そこをキャシー・ベイツに助けられる。足を複雑骨折しててベッドから動けない。彼女がいうには電話は不通、道路も雪で動けない。しばらくはわたしが看病するわって。わたしあなたの書いてるミザリーシリーズの大ファンなのって。
死ぬとこだったけど助かった~って思ってたらだんだん雲行きがあやしくなっていく。最初はキャシー・ベイツはいい人に思える。謙虚で作家を神のように崇めてる。それが完成原稿を読んで一変する。
ミザリーを死なせるというラストに憤慨。そんなことするなんて許せないと激怒です。ファン心理っていうやつですかねえ。作者よりも自分のほうが作品に近くなってる。好きだという感情が危険なのがよくわかる。
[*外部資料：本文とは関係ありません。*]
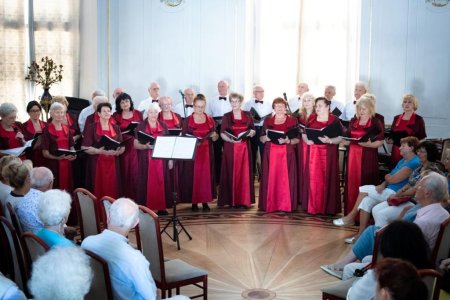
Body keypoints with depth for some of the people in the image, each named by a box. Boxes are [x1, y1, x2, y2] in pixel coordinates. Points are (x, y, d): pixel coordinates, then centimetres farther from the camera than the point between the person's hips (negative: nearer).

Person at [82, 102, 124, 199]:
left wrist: (116, 152, -13)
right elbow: (85, 147, -7)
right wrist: (99, 151, -21)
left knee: (112, 191, 0)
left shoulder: (116, 128, 11)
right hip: (96, 164, -3)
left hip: (112, 164, 3)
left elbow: (122, 147, 9)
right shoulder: (92, 128, 0)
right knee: (98, 192, -5)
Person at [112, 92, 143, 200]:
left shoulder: (138, 114, 8)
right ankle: (125, 197, 7)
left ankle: (135, 197, 5)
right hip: (123, 147, -1)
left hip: (136, 146, 1)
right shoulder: (116, 116, 4)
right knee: (124, 173, -1)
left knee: (135, 172, -3)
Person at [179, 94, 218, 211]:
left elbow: (215, 139, 9)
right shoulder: (188, 120, 2)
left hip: (206, 152, 2)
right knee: (193, 176, -4)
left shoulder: (210, 120, 9)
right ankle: (194, 201, 2)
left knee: (206, 175, 0)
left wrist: (214, 135, -13)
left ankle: (205, 201, 6)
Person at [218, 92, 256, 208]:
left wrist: (251, 132, -11)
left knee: (244, 173, 0)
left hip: (245, 148, 1)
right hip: (230, 148, -1)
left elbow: (253, 131, 12)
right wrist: (231, 139, -20)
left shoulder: (247, 115, 7)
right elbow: (222, 134, -2)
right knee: (231, 173, -3)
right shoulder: (226, 116, 3)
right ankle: (232, 200, 3)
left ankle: (244, 200, 6)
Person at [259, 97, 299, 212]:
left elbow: (297, 139, 2)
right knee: (271, 179, -3)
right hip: (270, 153, 1)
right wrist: (266, 137, -12)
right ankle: (270, 205, 2)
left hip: (287, 154, -1)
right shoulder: (267, 121, 10)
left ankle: (286, 205, 1)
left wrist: (287, 141, -16)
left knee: (285, 179, -4)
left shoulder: (293, 120, 5)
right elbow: (261, 138, 10)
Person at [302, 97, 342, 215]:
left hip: (328, 154, -3)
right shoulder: (311, 118, 10)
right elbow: (303, 133, 15)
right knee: (313, 179, 1)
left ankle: (328, 208, 6)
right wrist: (306, 140, -6)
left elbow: (340, 138, -5)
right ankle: (313, 207, 8)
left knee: (327, 179, -2)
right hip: (313, 153, 3)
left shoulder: (334, 120, -1)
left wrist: (329, 140, -21)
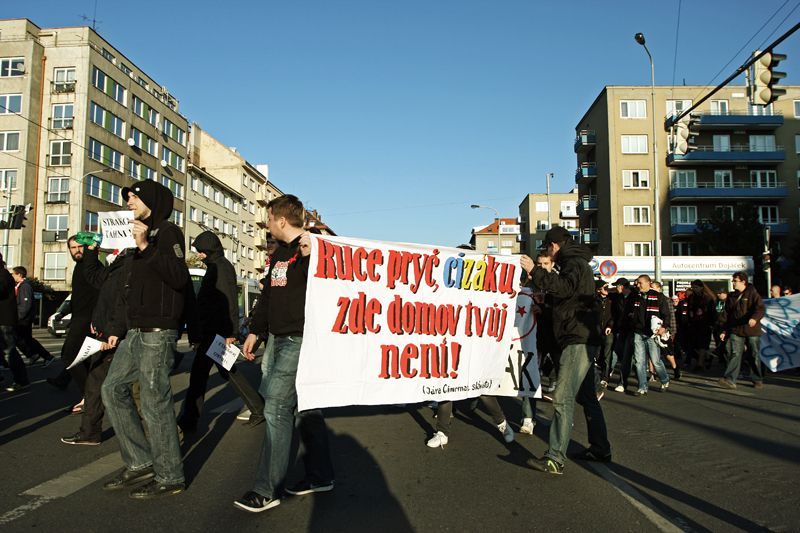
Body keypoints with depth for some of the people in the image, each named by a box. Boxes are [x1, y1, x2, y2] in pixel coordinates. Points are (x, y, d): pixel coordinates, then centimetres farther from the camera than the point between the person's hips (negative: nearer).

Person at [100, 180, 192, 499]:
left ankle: (169, 477, 6)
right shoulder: (141, 233, 19)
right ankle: (139, 463, 19)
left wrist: (146, 247, -27)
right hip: (136, 332, 10)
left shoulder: (167, 232, -8)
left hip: (158, 332, -10)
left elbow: (180, 278, -22)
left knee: (154, 402, -6)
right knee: (113, 389, 11)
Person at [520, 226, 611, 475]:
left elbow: (565, 287, -31)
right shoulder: (576, 263, 22)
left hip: (579, 340, -11)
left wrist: (535, 272, -31)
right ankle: (600, 449, 28)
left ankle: (556, 458, -17)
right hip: (583, 339, 11)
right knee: (587, 397, 17)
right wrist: (538, 280, 26)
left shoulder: (575, 263, -11)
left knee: (563, 398, -15)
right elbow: (565, 290, 30)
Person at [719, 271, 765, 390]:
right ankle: (730, 380, -18)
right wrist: (725, 330, 11)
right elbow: (727, 315, 16)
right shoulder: (731, 297, 12)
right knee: (735, 354, -8)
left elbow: (760, 308, -15)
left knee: (755, 356, 8)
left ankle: (758, 380, 23)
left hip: (752, 331, -3)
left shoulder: (752, 293, -2)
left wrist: (754, 318, -34)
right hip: (736, 331, 3)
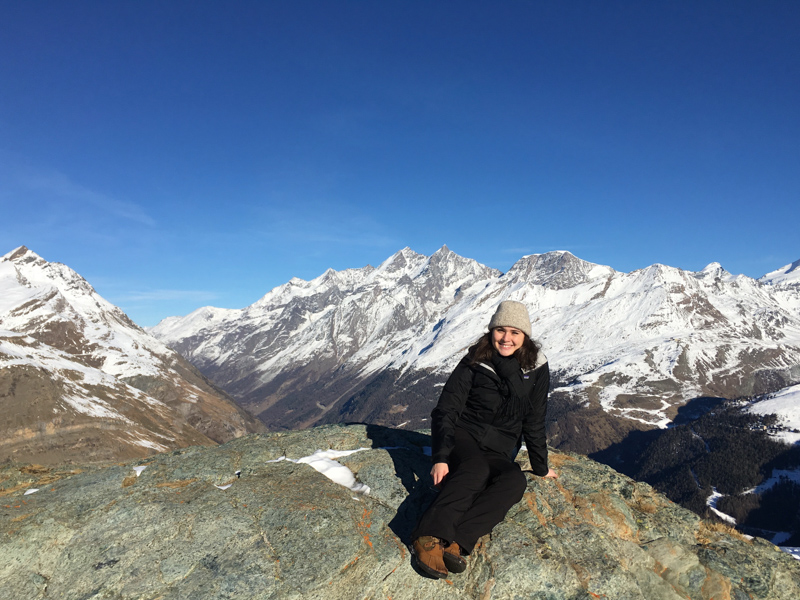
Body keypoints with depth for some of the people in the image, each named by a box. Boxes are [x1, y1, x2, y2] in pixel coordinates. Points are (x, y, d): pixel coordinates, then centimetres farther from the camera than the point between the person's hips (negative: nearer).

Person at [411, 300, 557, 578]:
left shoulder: (536, 368, 0)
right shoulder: (474, 362, -6)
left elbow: (534, 422, 8)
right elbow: (445, 411, -10)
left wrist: (540, 467, 11)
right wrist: (440, 457, -22)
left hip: (499, 452, 2)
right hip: (463, 435, -2)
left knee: (516, 481, -30)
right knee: (476, 469, -35)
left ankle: (456, 542, -43)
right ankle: (430, 538, -48)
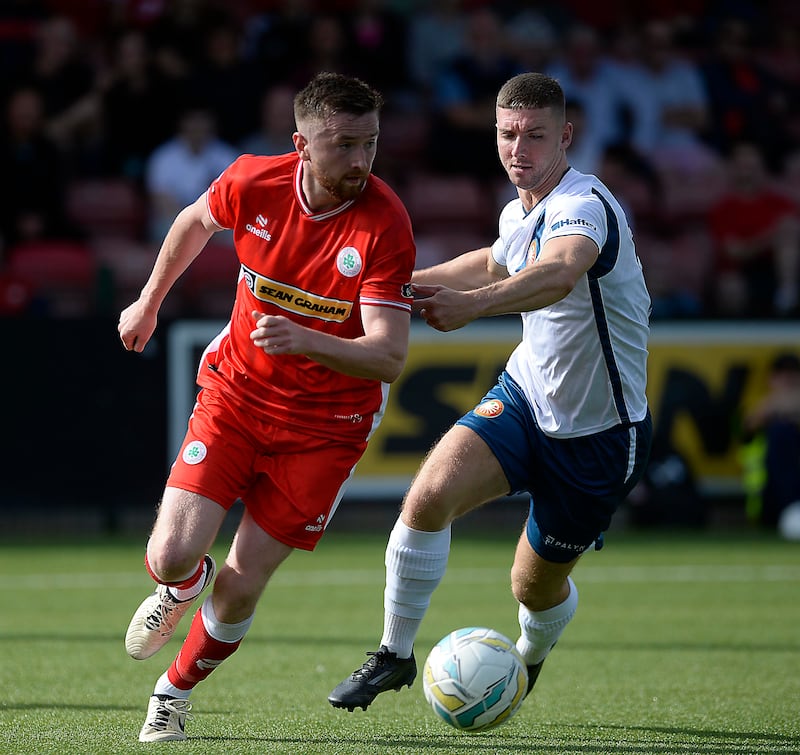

そっからジェームズ・カーンがどうやってこの状況から脱出するかもがくのを描く。まあ脱出サスペンスとしては普通におもしろくて楽しめます。キャシー・ベイツの演技もいいんだけど、どうもなあ。
彼女は看護師なんすけど、疑惑の看護師なんすよ。過去に何度も彼女の周辺で不審死が起きてる。彼女が邪魔者だと思った人物が謎の死をとげる。それで裁判とかになってて、新聞記事にもなってたりするような人物。
だからかなり危ない人っていう設定なんすよ。そこがいまいちなんだよなあ。狂信的なファンが作者を思い通りにしようとするっていう恐怖じゃなくて、連続殺人鬼に監禁された人の恐怖っていうのが一緒になってしまってて、ファン心理の怖さを描くという部分が弱くなってる。
キャシー・ベイツは普通の平凡な女性という設定だったほうが、怖さがましたと思うんすけどねえ。どこにでもいるような普通の人なのに、ミザリーのことになった途端、強烈な執着心で作者を思い通りにしようとするほうが怖い。
普段は常識的で普通なのに、推し活とか言うと平気でおかしなことしだす人。それがおかしいと気が付かない人のほうが怖くないすか?ミザリーはそういう話だと思うのに、なぜキャシー・ベイツをただのサイコ殺人鬼設定にしてしまったのか。
キャシー・ベイツはこの役でアカデミー賞とったんでしたっけ。自分で喋ってることに自分で興奮していく感じの演技はたしかにうまかったね。